Gardenia's operations outside of Singapore is managed by separate subsidiary companies: Gardenia Bakeries (KL) Sdn Bhd (GBKL) in Peninsular Malaysia, which, from 2017, has stakes that are 50% owned by Malaysian rice company Padiberas Nasional Berhad Gardenia Bakeries Philippines, Inc. in the Philippines, and Gardenia Food Industries Sdn Bhd in Brunei. Production in the particular Malaysian states of Sabah and Sarawak plus the Indonesian Kalimantan region is licensed to Kim Teck Cheong Consolidated since 2020; which uses different recipes to products sold in the Peninsula under GBKL.

In 2013, they also expanded to the Indonesian market outside Kalimantan under PT Gardenia Makmur Selaras in Bogor. According to the 2015 annual report of QAF Limited, Andree Halim is the largest shareholder in the Singapore listed bakery firm, which owns the biggest market share in packaged bread in Singapore, Indonesia, Malaysia and the Philippines. Andree is the son of the late Indonesian business tycoon Sudono Salim Liem Sioe Liong, the founder of Salim Group. Lin Kejian, meanwhile, is the son of Andree Halim, essentially the substantial owners of QAF are related to Salim Group. Indomarco Prismatama, a 40% owned unit of PT Indoritel Makmur Internasional Tbk, is the main distributor of PT Gardenia Makmur Selaras in Indonesia, which distributes the bread through Indomaret under the brand name “Prime Bread”.

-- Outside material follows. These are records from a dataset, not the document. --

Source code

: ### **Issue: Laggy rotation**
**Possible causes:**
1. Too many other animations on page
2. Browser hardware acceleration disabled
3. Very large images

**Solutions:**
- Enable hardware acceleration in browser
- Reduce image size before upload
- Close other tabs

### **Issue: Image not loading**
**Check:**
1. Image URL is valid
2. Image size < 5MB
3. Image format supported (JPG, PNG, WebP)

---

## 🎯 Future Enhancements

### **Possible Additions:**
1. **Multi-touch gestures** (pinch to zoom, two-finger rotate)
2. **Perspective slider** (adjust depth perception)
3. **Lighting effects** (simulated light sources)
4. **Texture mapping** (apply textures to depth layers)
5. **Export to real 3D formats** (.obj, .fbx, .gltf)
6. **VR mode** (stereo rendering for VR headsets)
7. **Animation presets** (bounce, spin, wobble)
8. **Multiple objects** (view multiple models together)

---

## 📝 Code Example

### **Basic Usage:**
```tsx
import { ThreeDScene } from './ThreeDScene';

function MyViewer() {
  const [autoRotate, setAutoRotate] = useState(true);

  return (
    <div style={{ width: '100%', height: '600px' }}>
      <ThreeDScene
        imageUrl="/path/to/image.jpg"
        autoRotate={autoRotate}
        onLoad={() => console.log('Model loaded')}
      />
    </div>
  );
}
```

Gardenia Food Industries has been operating in Brunei since 1972, and is currently the country's top manufacturer and wholesale dealer of bread, buns, cakes and pastries.

Gardenia entered the Philippine market in 1997. Its main bread-manufacturing facility in the country is located in Laguna. It operates at least three other facilities: in Mabalacat (Pampanga), Cagayan de Oro and Cebu. Vitabread Food Products Inc. is responsible for the manufacturing of Gardenia products for the Luzon market.

By late 2017, Gardenia have expanded its operations to the Asian market in Singapore, Brunei, Indonesia, Malaysia, the Philippines, Australia and China.